Sydney Film Festival closes with honours for Leah Purcell, ‘The Pink House’
Leah Purcell accepting the Sydney UNESCO City of Film Award.
Sydney Film Festival closed last night, with Ildikó Enyedi’s On Body and Soul awarded the $60,000 Sydney Film Prize.
The film from the Hungarian director has previously also won the Berlinale Golden Bear, and follows an unconventional romance between two co-workers who discover that each night they have exactly the same dreams.
Accepting the award Enyedi said: ”It was such an amazingly strong competition. It’s marvellous that such a film can move so many people, it gives me so much hope in cinema and in human communication”
Sydney filmmakers Sascha Ettinger Epstein and Claire Haywood were awarded the $10,000 Documentary Australia Foundation Award for Australian Documentary for The Pink House, about the last brothel in Kalgoorlie.
In a joint statement, the jury, which was made up of Ramona S. Diaz, CEO Documentary Australia Foundation Dr Mitzi Goldman and Amin Palangi said:
"Amongst ten noteworthy films, one film enthralled us with its blend of nuanced characters and narrative depth.
“In classic cinema verite fashion, the filmmaker introduces us to two singular women who give her unfettered access to their constantly changing lives, revealing a profound trust between filmmaker and subject that renders this film deeply personal and intimate.
“Through the unflinching gaze of her lens, this filmmaker immerses us in a world that, in less disciplined hands, could very well have been voyeuristic. Instead we are treated to a film that is handled with affection and grace.”
Previous winners of the prize include In the Shadow of the Hill, Only the Dead, 35 Letters and Buckskin.
The Dendy Awards for Australian Short Films saw the $7000 cash prize for the Dendy Live Action Short Award go to Adele, directed by Mirene Igwabi.
Sunday Emerson Gullifer was Highly Commended for Tomorrow, and tomorrow, and tomorrow, and Daniel Agdag's animation Lost Property Office took out both the $7000 Rouben Mamoulian Award for Best Director and the $5000 Yoram Gross Animation Award.

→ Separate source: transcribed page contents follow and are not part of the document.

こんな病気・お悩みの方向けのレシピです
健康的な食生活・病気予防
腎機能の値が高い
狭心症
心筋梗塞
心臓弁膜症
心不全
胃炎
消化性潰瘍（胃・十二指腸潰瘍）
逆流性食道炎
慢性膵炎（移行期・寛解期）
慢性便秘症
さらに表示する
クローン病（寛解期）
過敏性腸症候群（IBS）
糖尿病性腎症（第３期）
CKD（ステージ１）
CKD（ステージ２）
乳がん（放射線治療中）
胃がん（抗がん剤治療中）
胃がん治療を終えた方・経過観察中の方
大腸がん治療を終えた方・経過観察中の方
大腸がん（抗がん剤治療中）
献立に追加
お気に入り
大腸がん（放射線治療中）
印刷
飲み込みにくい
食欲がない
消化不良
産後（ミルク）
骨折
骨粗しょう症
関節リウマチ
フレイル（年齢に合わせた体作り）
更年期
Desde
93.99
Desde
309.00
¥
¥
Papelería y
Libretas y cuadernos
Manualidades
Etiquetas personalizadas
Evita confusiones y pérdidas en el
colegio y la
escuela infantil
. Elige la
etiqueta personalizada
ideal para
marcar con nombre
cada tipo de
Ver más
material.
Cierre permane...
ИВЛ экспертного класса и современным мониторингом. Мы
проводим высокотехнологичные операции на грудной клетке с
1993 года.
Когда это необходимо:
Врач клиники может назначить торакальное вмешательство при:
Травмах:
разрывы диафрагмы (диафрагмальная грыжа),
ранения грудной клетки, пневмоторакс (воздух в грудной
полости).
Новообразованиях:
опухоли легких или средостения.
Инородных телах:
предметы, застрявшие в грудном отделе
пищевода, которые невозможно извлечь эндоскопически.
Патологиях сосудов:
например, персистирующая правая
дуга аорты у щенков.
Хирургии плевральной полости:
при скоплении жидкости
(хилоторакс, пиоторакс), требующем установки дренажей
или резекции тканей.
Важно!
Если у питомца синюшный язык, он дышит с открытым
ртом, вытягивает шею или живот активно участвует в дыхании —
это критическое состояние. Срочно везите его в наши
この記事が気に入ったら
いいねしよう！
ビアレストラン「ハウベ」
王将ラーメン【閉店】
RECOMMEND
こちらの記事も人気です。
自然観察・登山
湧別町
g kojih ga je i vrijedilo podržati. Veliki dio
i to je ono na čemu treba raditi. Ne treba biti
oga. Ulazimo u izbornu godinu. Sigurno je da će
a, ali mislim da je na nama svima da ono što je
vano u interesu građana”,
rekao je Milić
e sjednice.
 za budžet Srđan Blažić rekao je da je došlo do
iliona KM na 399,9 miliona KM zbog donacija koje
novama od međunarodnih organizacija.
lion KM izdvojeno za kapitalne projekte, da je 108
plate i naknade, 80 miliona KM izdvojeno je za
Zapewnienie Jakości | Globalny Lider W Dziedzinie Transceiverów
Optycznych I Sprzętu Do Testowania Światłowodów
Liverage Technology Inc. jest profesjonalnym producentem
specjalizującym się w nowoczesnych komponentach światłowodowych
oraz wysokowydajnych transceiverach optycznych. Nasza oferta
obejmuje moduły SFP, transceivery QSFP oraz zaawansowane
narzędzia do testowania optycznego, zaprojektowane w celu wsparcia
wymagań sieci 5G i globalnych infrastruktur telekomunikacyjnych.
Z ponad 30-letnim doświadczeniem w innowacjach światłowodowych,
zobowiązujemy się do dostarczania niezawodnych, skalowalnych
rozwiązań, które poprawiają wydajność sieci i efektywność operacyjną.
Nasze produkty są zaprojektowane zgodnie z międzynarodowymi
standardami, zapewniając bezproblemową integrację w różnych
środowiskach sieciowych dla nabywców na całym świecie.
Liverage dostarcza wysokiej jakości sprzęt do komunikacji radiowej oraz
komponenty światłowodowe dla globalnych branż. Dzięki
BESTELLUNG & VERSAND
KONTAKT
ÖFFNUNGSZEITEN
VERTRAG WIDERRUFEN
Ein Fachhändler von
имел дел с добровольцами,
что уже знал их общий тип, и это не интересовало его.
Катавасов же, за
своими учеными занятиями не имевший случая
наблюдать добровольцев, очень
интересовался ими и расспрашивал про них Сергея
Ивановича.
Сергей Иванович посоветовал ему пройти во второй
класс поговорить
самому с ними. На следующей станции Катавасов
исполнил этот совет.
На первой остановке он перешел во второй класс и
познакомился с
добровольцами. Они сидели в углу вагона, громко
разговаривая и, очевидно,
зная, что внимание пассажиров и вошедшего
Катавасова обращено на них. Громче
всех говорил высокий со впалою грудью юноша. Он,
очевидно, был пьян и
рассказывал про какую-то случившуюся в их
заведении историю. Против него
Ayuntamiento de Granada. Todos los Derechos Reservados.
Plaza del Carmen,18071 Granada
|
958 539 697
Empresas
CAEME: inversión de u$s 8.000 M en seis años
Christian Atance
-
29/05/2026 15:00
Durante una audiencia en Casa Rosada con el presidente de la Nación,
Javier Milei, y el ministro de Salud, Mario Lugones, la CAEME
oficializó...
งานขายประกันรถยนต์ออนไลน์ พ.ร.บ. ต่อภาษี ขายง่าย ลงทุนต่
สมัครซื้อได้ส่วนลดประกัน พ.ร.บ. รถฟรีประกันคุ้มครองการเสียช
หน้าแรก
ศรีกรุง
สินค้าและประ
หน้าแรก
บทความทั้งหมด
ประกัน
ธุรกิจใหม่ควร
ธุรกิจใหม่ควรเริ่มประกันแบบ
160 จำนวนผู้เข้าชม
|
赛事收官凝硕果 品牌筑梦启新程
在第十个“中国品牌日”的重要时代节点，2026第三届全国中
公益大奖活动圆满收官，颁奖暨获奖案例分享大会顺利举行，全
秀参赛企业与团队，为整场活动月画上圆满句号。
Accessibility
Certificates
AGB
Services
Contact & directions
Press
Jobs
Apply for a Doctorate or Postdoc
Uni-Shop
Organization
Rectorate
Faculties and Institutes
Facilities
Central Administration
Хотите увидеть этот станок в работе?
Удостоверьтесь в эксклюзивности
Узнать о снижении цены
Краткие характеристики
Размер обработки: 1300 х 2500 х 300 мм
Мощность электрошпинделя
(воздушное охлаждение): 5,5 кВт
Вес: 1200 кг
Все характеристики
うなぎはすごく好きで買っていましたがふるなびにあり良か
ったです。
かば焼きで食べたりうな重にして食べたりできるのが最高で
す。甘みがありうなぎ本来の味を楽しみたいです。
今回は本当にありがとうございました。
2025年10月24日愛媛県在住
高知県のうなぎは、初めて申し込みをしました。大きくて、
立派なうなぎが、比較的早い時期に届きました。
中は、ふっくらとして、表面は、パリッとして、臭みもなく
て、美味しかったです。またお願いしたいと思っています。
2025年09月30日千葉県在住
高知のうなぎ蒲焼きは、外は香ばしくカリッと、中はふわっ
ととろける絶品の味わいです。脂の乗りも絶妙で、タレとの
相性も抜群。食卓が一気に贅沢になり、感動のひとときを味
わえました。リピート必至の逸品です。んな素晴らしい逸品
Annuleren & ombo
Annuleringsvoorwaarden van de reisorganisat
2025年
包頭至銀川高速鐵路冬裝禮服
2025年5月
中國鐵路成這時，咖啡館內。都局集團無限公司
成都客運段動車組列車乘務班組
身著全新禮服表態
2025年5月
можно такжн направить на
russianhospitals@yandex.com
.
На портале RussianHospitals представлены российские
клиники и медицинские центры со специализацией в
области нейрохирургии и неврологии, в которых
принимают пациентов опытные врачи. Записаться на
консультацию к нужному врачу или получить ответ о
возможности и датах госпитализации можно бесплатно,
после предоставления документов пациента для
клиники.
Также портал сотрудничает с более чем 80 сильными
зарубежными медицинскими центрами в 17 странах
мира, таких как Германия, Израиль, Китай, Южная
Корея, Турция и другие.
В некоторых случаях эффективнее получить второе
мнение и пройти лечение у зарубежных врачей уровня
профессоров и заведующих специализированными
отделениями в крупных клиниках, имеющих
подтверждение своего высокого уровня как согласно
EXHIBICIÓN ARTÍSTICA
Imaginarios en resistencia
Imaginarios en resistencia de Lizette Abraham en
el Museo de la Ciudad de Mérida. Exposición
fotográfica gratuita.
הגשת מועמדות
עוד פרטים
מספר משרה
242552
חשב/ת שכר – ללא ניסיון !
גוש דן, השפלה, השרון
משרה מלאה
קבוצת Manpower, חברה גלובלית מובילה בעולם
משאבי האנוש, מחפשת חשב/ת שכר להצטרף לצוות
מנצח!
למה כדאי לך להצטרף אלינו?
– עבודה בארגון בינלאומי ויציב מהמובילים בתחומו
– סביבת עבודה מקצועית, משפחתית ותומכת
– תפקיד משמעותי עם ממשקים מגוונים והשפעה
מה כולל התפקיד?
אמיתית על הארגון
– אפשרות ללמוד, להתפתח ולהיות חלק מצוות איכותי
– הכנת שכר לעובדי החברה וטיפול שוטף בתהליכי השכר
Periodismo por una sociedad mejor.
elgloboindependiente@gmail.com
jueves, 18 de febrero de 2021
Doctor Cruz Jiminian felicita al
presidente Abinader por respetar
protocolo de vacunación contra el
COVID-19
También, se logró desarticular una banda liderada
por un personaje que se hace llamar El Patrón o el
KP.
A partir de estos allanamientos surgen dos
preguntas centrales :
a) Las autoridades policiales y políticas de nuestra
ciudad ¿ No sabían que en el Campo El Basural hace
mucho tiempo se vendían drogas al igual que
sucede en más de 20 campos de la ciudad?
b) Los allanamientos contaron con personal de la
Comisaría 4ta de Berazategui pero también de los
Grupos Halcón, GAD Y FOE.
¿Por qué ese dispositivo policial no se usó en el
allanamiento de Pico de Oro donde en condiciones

“We were captivated by the original and diverse stories and variety of animation techniques presented in both the Dendy Awards and in the rest of the Festival,” said the jury of Kirsten Carthew, Mike Selwyn and Kath Shelper in a joint statement.
“Lost Property Office stood out for its direction, storytelling and exquisite visuals that could only have been realised through animation, which was the perfect choice of medium to tell this story.”
The Event Cinemas Australian Short Screenplay Award, a $5,000 prize for the best short screenwriting, was awarded to Michael Cusack, the writer and director of stop motion animation After All. The writers of Screenability short film The Milky Pop Kid, Johanna Garvin and Emily Dash, were Highly Commended.
The $10,000 Sydney-UNESCO City of Film Award, bestowed by Create NSW, went to indigenous actor, director and writer Leah Purcell.
Purcell was presented the award by director Ray Lawrence (Lantana, Jindabyne), who has been a mentor to her throughout her career.
In addition to the cash prize, Purcell will be offered the opportunity to take a desk at ‘Charlie’s’, the Hollywood-based co-working space opened by Australians in Film in partnership with Create NSW, AFTRS and Screen Queensland.
“Leah is a trailblazer in every sense and her extraordinary career only continues to grow in stature and range. She is one of our greatest talents and an inspiration to the creative community of NSW,” said Create NSW CEO Michael Brealey.
Chris Freeland has also announced he will step down as Sydney Film Festival Chair, while remaining on the board. Freeland was chair of the festival for eight years, and will be succeeded by producer Deanne Weir, Foxtel’s managing director content aggregation and wholesale.
Sydney Film Festival CEO Leigh Small said this year’s festival had exceeded previous year’s attendance figures, with an average of 72 per cent capacity across all sessions and almost 185,000 attendees.